**What is required**
Every line below that holds the word "słownie" must be listed.

**Stored data**
Start of Block
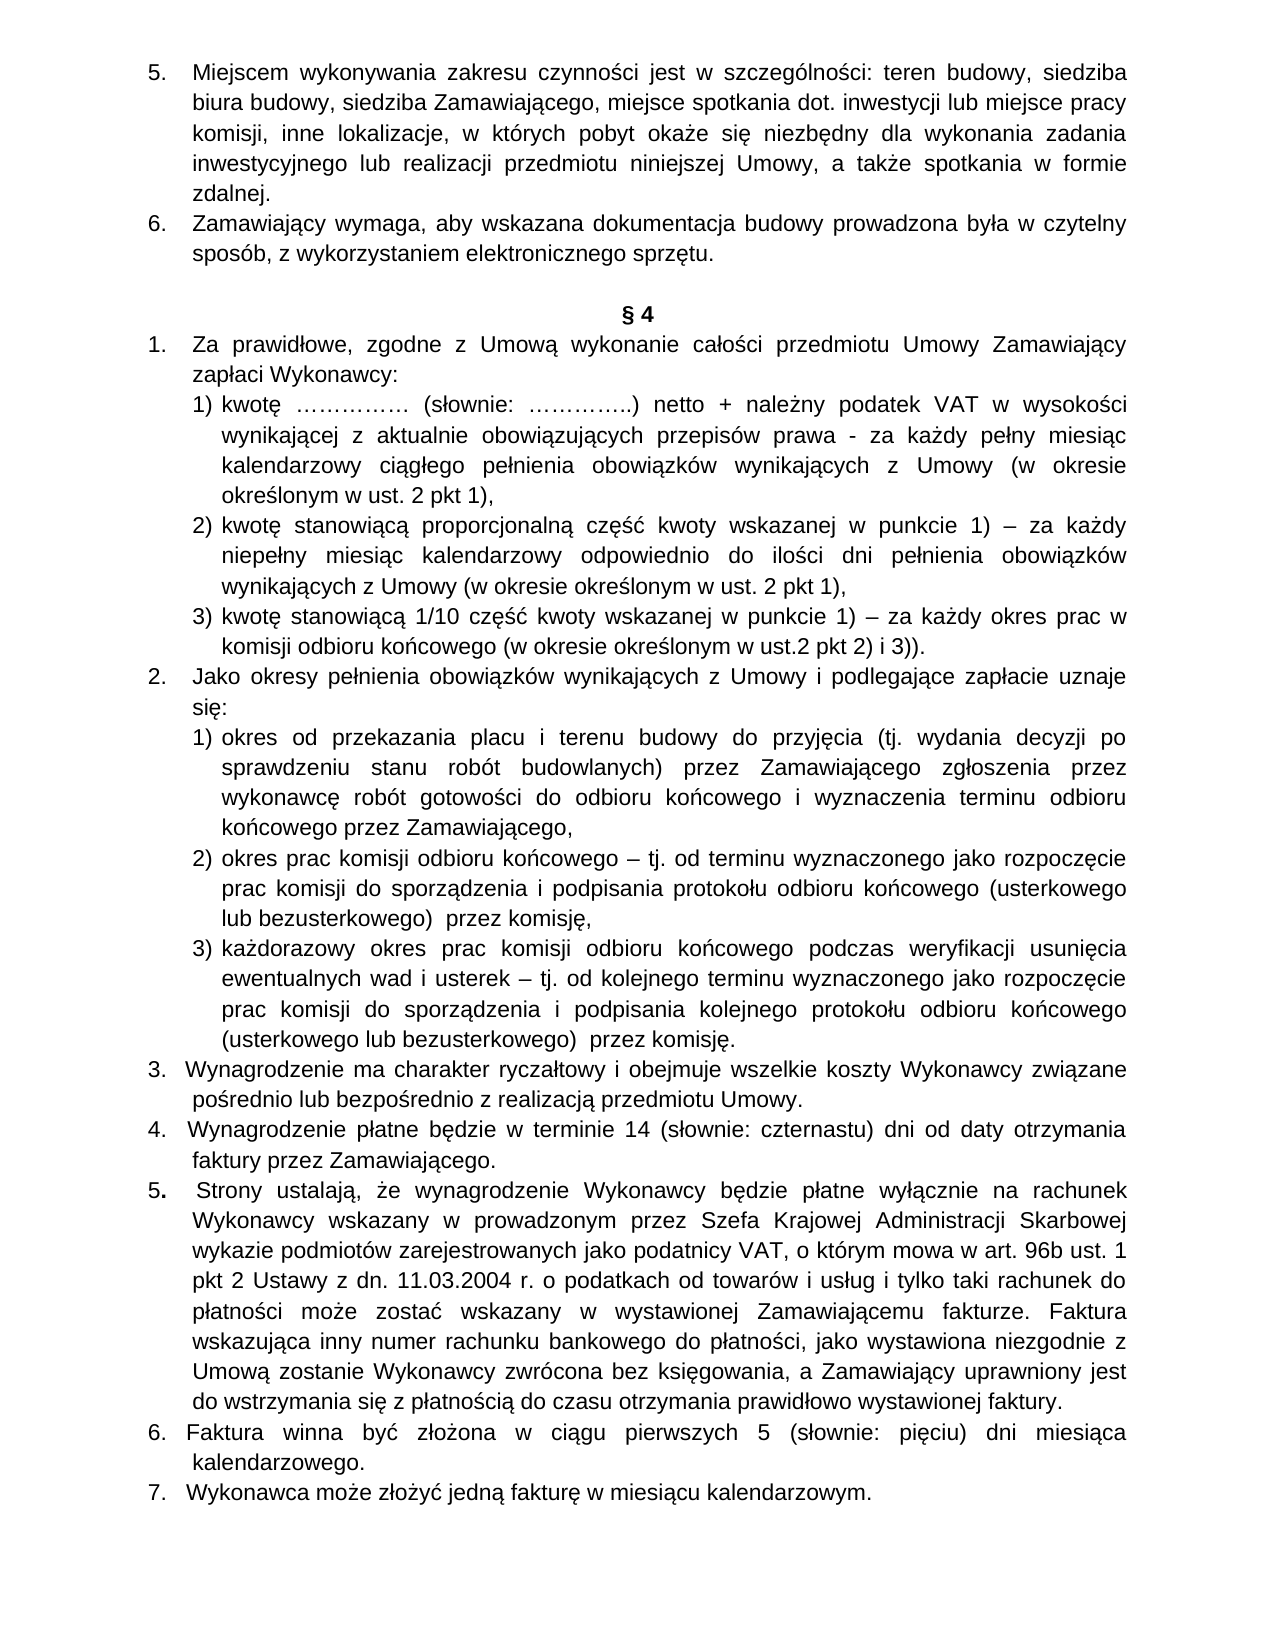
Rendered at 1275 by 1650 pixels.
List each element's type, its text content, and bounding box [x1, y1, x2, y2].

list kwotę stanowiącą proporcjonalną część kwoty wskazanej w punkcie 1) – za każdy niepełny miesiąc kalendarzowy odpowiednio do ilości dni pełnienia obowiązków wynikających z Umowy (w okresie określonym w ust. 2 pkt 1), [192, 512, 1127, 599]
text 4. Wynagrodzenie płatne będzie w terminie 14 (słownie: czternastu) dni od daty otrzymania faktury przez Zamawiającego. [148, 1116, 1127, 1173]
text 5. Strony ustalają, że wynagrodzenie Wykonawcy będzie płatne wyłącznie na rachunek Wykonawcy wskazany w prowadzonym przez Szefa Krajowej Administracji Skarbowej wykazie podmiotów zarejestrowanych jako podatnicy VAT, o którym mowa w art. 96b ust. 1 pkt 2 Ustawy z dn. 11.03.2004 r. o podatkach od towarów i usług i tylko taki rachunek do płatności może zostać wskazany w wystawionej Zamawiającemu fakturze. Faktura wskazująca inny numer rachunku bankowego do płatności, jako wystawiona niezgodnie z Umową zostanie Wykonawcy zwrócona bez księgowania, a Zamawiający uprawniony jest do wstrzymania się z płatnością do czasu otrzymania prawidłowo wystawionej faktury. [148, 1177, 1127, 1414]
list okres od przekazania placu i terenu budowy do przyjęcia (tj. wydania decyzji po sprawdzeniu stanu robót budowlanych) przez Zamawiającego zgłoszenia przez wykonawcę robót gotowości do odbioru końcowego i wyznaczenia terminu odbioru końcowego przez Zamawiającego, [192, 724, 1127, 841]
text 7. Wykonawca może złożyć jedną fakturę w miesiącu kalendarzowym. [148, 1479, 1127, 1505]
list Za prawidłowe, zgodne z Umową wykonanie całości przedmiotu Umowy Zamawiający zapłaci Wykonawcy: [148, 331, 1127, 387]
list kwotę …………… (słownie: …………..) netto + należny podatek VAT w wysokości wynikającej z aktualnie obowiązujących przepisów prawa - za każdy pełny miesiąc kalendarzowy ciągłego pełnienia obowiązków wynikających z Umowy (w okresie określonym w ust. 2 pkt 1), [192, 391, 1127, 508]
list Jako okresy pełnienia obowiązków wynikających z Umowy i podlegające zapłacie uznaje się: [148, 663, 1127, 720]
list okres prac komisji odbioru końcowego – tj. od terminu wyznaczonego jako rozpoczęcie prac komisji do sporządzenia i podpisania protokołu odbioru końcowego (usterkowego lub bezusterkowego) przez komisję, [192, 844, 1127, 931]
list każdorazowy okres prac komisji odbioru końcowego podczas weryfikacji usunięcia ewentualnych wad i usterek – tj. od kolejnego terminu wyznaczonego jako rozpoczęcie prac komisji do sporządzenia i podpisania kolejnego protokołu odbioru końcowego (usterkowego lub bezusterkowego) przez komisję. [192, 935, 1127, 1052]
text 3. Wynagrodzenie ma charakter ryczałtowy i obejmuje wszelkie koszty Wykonawcy związane pośrednio lub bezpośrednio z realizacją przedmiotu Umowy. [148, 1056, 1127, 1112]
text 6. Faktura winna być złożona w ciągu pierwszych 5 (słownie: pięciu) dni miesiąca kalendarzowego. [148, 1418, 1127, 1475]
list kwotę stanowiącą 1/10 część kwoty wskazanej w punkcie 1) – za każdy okres prac w komisji odbioru końcowego (w okresie określonym w ust.2 pkt 2) i 3)). [192, 603, 1127, 659]
list Miejscem wykonywania zakresu czynności jest w szczególności: teren budowy, siedziba biura budowy, siedziba Zamawiającego, miejsce spotkania dot. inwestycji lub miejsce pracy komisji, inne lokalizacje, w których pobyt okaże się niezbędny dla wykonania zadania inwestycyjnego lub realizacji przedmiotu niniejszej Umowy, a także spotkania w formie zdalnej. [148, 59, 1127, 206]
text § 4 [148, 301, 1127, 327]
list Zamawiający wymaga, aby wskazana dokumentacja budowy prowadzona była w czytelny sposób, z wykorzystaniem elektronicznego sprzętu. [148, 210, 1127, 267]
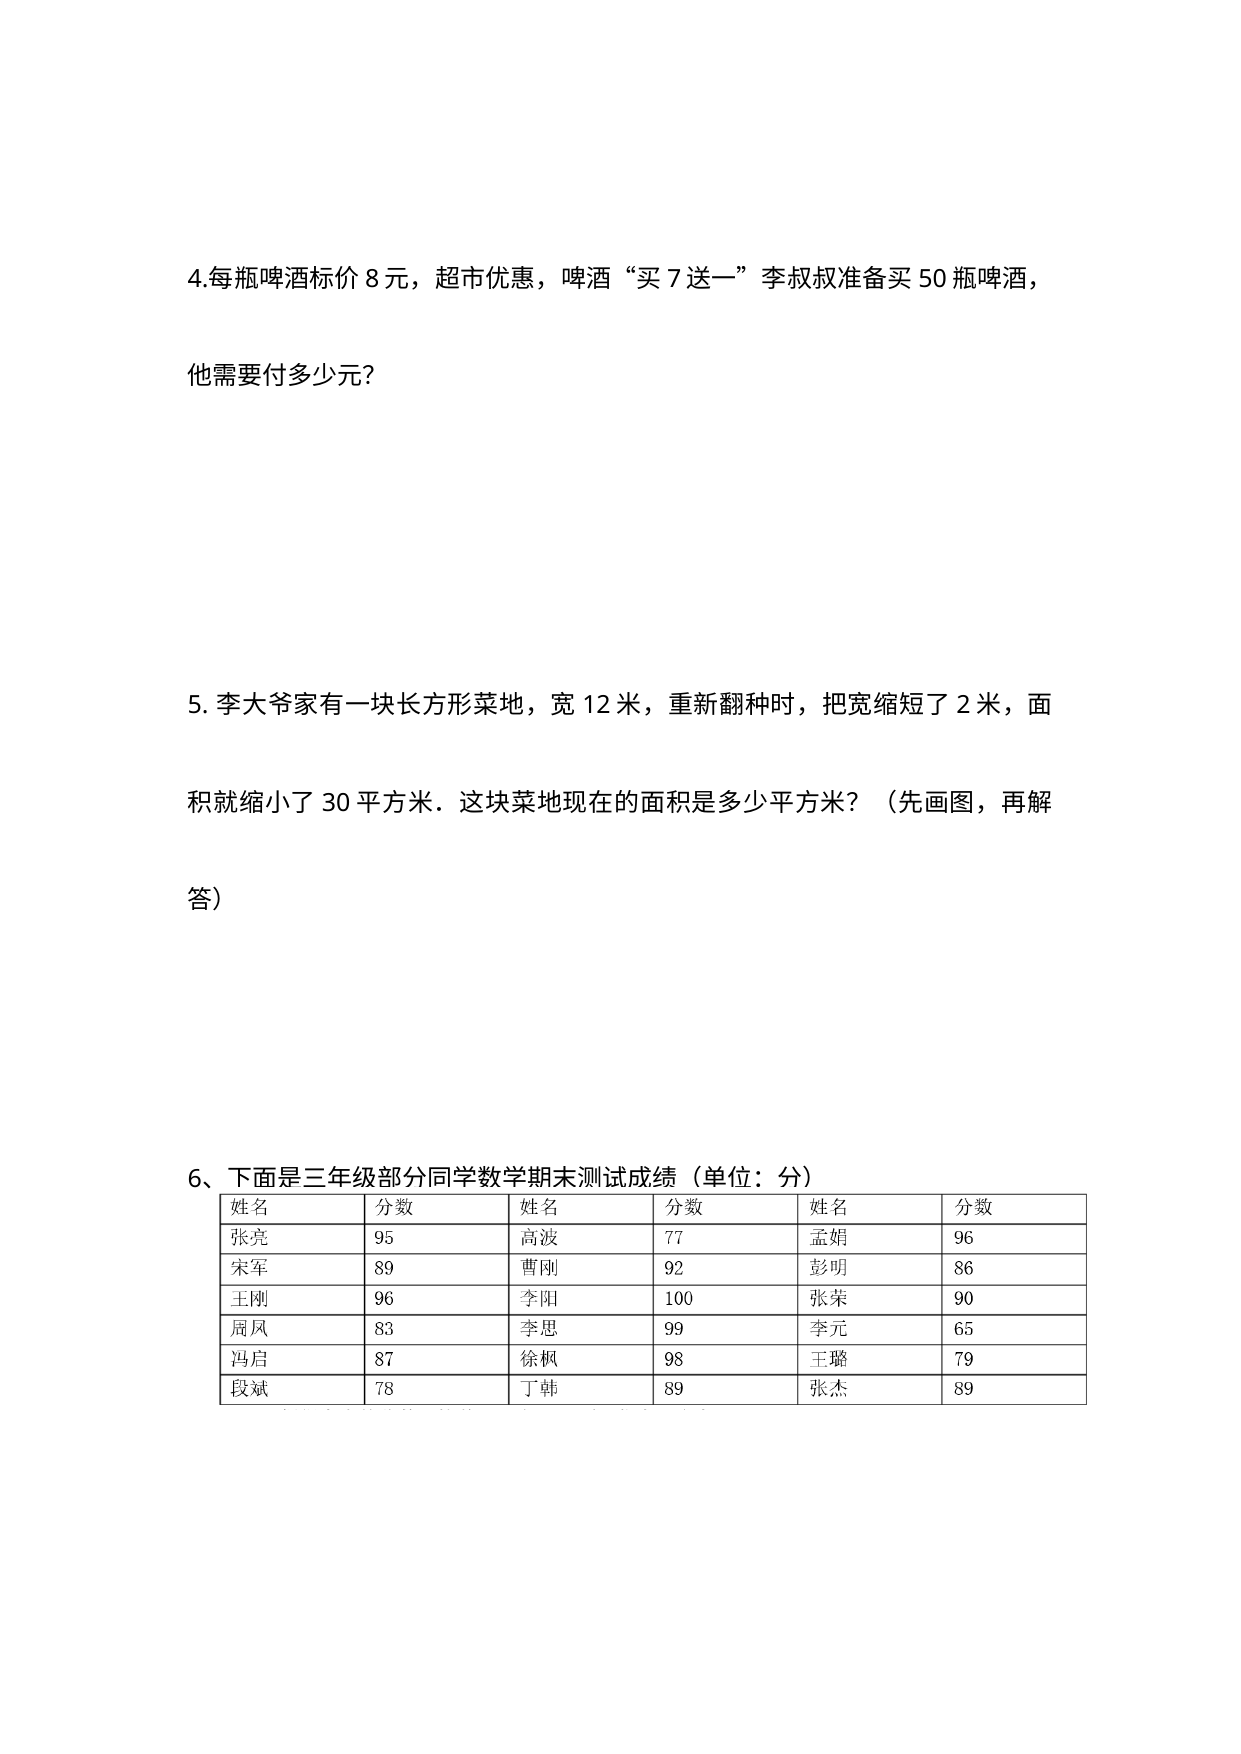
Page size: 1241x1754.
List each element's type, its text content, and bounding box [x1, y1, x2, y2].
End of Block
**Solution to the problem**
text 4. Wynagrodzenie płatne będzie w terminie 14 (słownie: czternastu) dni od daty otrzymania faktury przez Zamawiającego. [148, 1116, 1127, 1173]
list kwotę …………… (słownie: …………..) netto + należny podatek VAT w wysokości wynikającej z aktualnie obowiązujących przepisów prawa - za każdy pełny miesiąc kalendarzowy ciągłego pełnienia obowiązków wynikających z Umowy (w okresie określonym w ust. 2 pkt 1), [192, 391, 1127, 508]
text 6. Faktura winna być złożona w ciągu pierwszych 5 (słownie: pięciu) dni miesiąca kalendarzowego. [148, 1418, 1127, 1475]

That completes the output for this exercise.